Tom McPherson: [The parachute system] was the last system that had to work. If that system didn’t work, I was going to be out of a job. [Laughs.]
Charles Arvey: I had several friends who worked in the landing and recovery division. One of my friends was the engineer who was put in that capsule with them when they were quarantined.
Jim Prim: When Neil was in the quarantine facility, there’s a picture of him playing a ukulele.

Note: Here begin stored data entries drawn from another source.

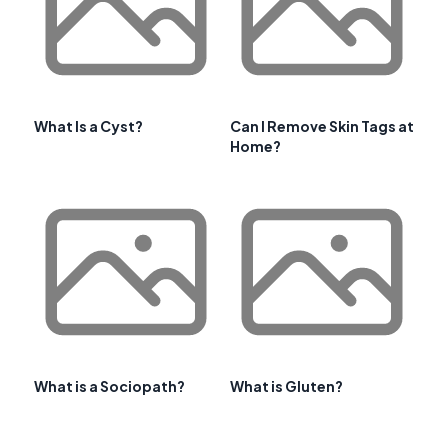
What Is a Cyst?
Can I Remove Skin Tags at
Home?
What is a Sociopath?
What is Gluten?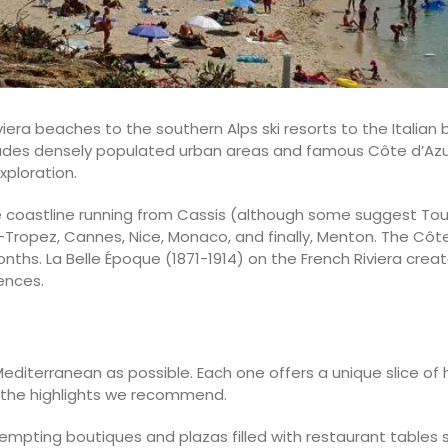
iera beaches to the southern Alps ski resorts to the Italian
des densely populated urban areas and famous Côte d’Azur c
xploration.
he coastline running from Cassis (although some suggest Toul
Tropez, Cannes, Nice, Monaco, and finally, Menton. The Côte
onths. La Belle Époque (1871-1914) on the French Riviera crea
ences.
 Mediterranean as possible. Each one offers a unique slice of 
 the highlights we recommend.
 tempting boutiques and plazas filled with restaurant tables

The Lunar Legacy: “The Puzzle”
Tom McPherson: You think about all the pieces of the puzzle that had to come together to make it happen. There was orbital dynamics. Flight mechanics. Communication. The infrastructure to put into place to get something like that done. People talk about going to Mars. They don’t realize what a monstrous task that is. They think it’s some casual thing. You don’t have to just build a rocket to get you there. You have to land. You have supplies. All the pieces of the puzzle have to be engineered. It was a step-by-step process that got you to the moon.
Harold Draughon: Putting in the sequence of what goes on what flights, that was the success. It was like planning the Normandy invasion.
Clynton Ratliff: Computers, cell phones, relay towers — it forced that into being.
George Colton: When I sit here in front of this computer, I have far more computer power at my fingertips than we had in the command center. The main computer was basically hard-wired.
Charles Arvey: It will always be a moment we can be proud of. It shows that this country can do things like that if they really put their minds to it. I think the Apollo era, especially Apollo 11, will be looked at as one of the great achievements of mankind.
Don Tomlin: The only thing I can say is, “Thank you, America, for letting me in on this.”
Editor’s Note: NC State began reporting this story in March 2017 in anticipation of the 50th anniversary of the Apollo 11 moon landing in 2019. Some of the quotes have been edited for length and clarity. In addition to phone interviews, we used alumni records and nasa.gov as sources.